Equally important were his personal connections. A small but tight-knit network of journalists and civil servants formed around him, dubbing themselves the “Manchester School of Zionism”. Suddenly, the city’s supposedly “provincial” character became an advantage. This dedicated group championed his work, raised funding, and arranged his first meetings with figures such as David Lloyd George and – crucially – Arthur Balfour.
And above all, Manchester’s significance lies in the impact it had on Weizmann himself. In the wake of the savage Kishinev pogroms, many of Zionism’s founding figures travelled directly to Palestine – among them Rabbi Abraham Isaac Kook (1904) and David Ben-Gurion (1906) – and their early experiences there shaped the more uncompromising stances they would later adopt toward Israel and its place among the nations. Weizmann’s long sojourn in Manchester, by contrast, made him far more nuanced.

== Information supplied ==
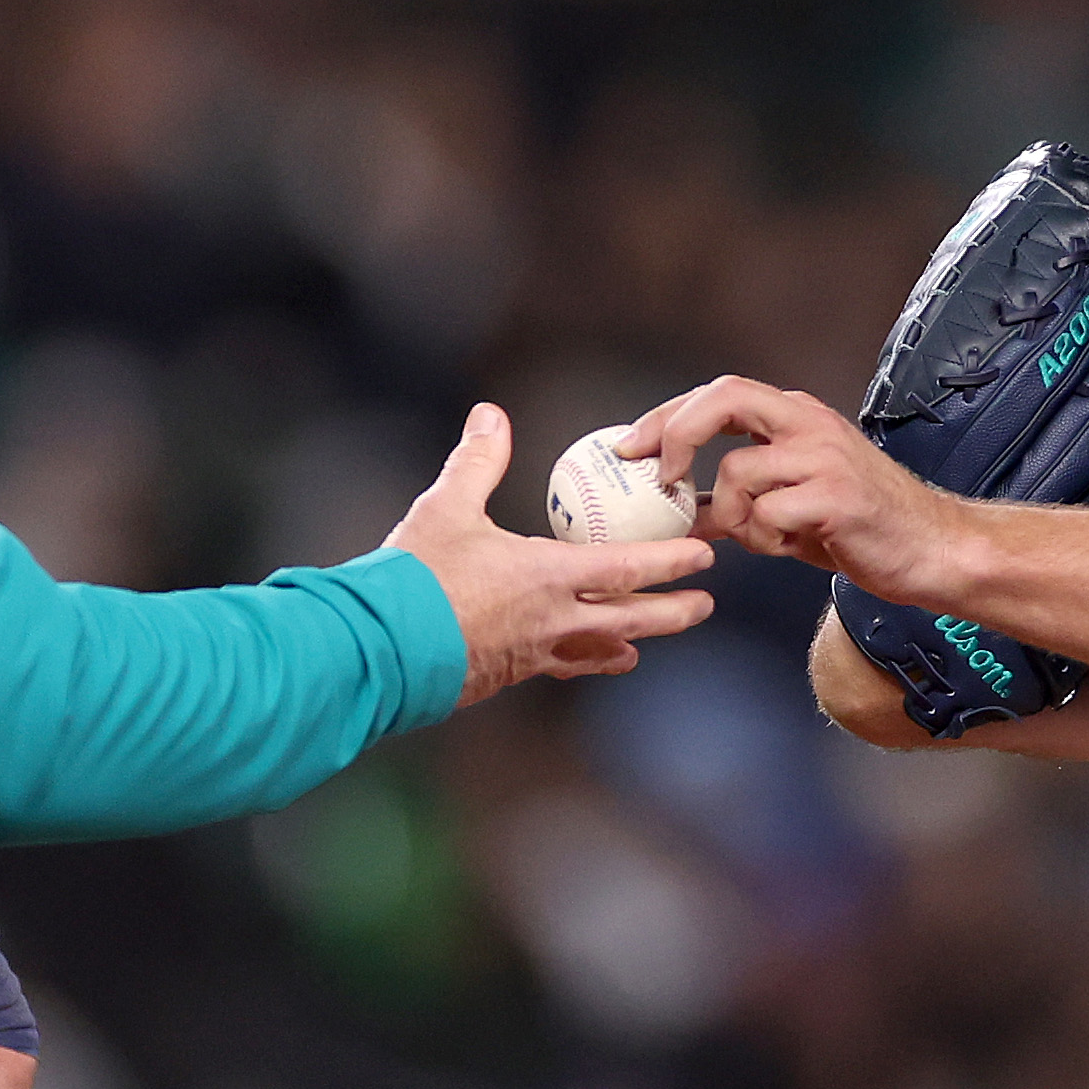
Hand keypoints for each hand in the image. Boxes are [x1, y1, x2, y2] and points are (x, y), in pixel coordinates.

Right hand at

== Exercises to complete ==
1) Write out the passage on Weizmann and Manchester from "And above all, Manchester’s" to "far more nuanced.".
2) Using the passage on Weizmann and Manchester, state whether each of these statements agrees with it. Answer yes or no, and quote the exact words that decide each one. (a) The network around Weizmann gave itself a name. (b) David Ben-Gurion traveled to Palestine in 1904. (c) Weizmann's time in Manchester made him more uncompromising.

== Responses ==
1)
And above all, Manchester’s significance lies in the impact it had on Weizmann himself. In the wake of the savage Kishinev pogroms, many of Zionism’s founding figures travelled directly to Palestine – among them Rabbi Abraham Isaac Kook (1904) and David Ben-Gurion (1906) – and their early experiences there shaped the more uncompromising stances they would later adopt toward Israel and its place among the nations. Weizmann’s long sojourn in Manchester, by contrast, made him far more nuanced.

2)
(a) Yes: "dubbing themselves the “Manchester School of Zionism”"
(b) No: "David Ben-Gurion (1906)"
(c) No: "Weizmann’s long sojourn in Manchester, by contrast, made him far more nuanced."